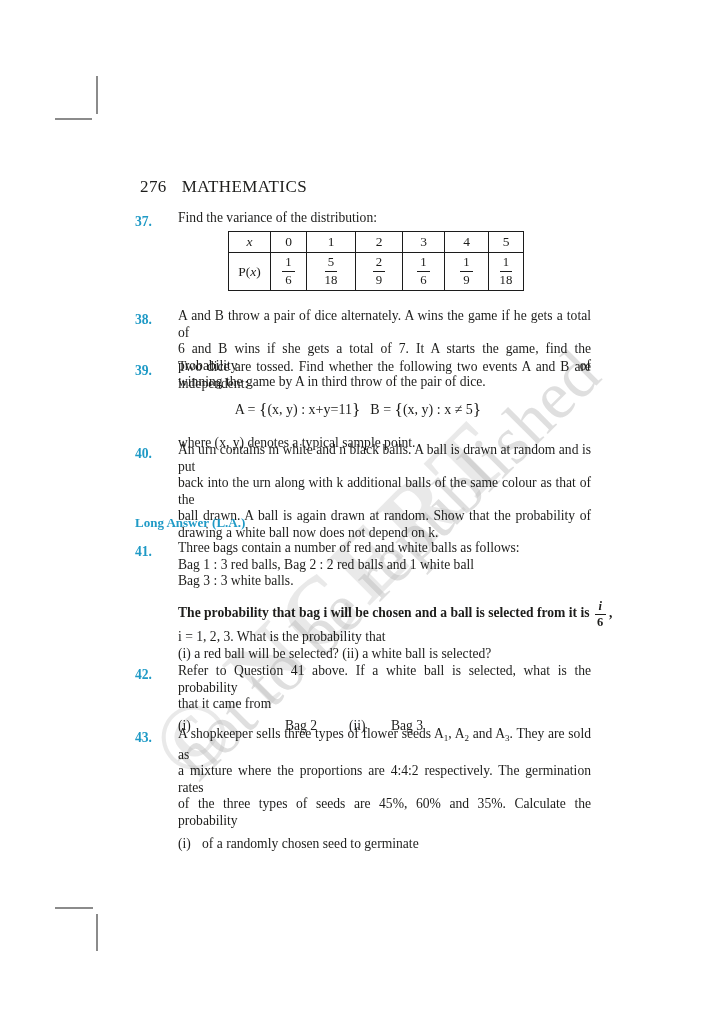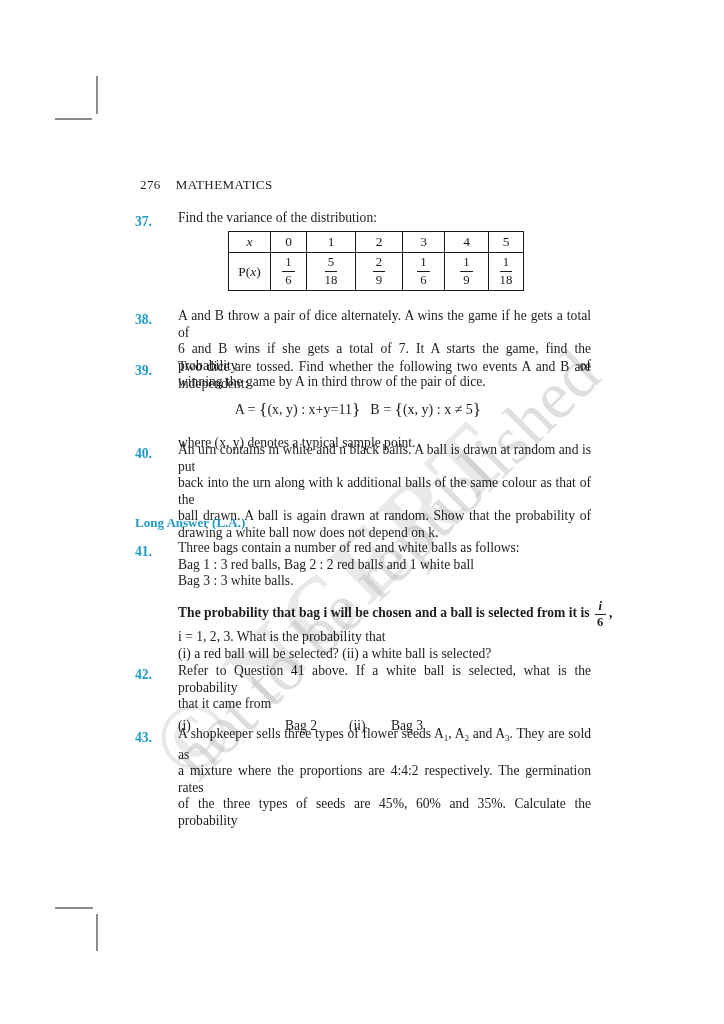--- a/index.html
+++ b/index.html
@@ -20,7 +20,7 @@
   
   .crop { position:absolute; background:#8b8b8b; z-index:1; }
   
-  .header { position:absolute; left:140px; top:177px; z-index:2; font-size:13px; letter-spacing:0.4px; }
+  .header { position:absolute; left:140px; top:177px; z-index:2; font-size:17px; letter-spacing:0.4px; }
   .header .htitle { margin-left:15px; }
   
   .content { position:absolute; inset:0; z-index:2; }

+===+

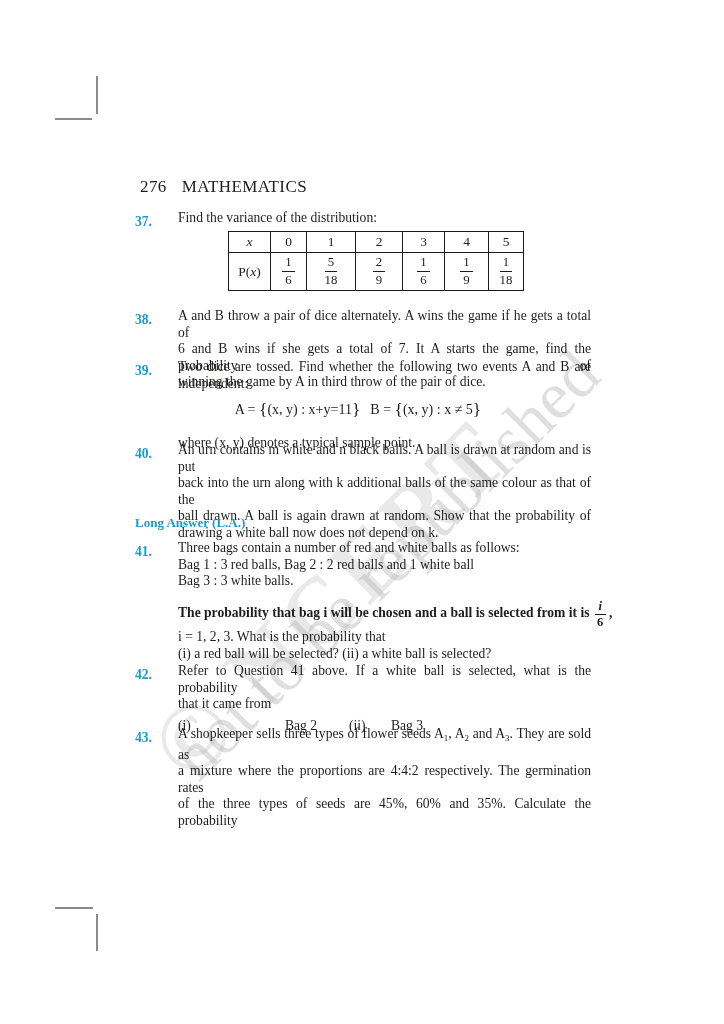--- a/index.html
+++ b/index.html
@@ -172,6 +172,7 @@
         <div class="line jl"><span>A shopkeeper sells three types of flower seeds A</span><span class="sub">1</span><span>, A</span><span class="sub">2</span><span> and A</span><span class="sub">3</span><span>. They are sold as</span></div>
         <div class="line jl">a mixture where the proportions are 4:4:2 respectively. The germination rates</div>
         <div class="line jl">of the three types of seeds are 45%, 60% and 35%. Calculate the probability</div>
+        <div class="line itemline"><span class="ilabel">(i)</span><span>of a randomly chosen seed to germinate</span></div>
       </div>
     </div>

+===+

Tell how many lines of the records above hold the string "absolute". Give no other text.

4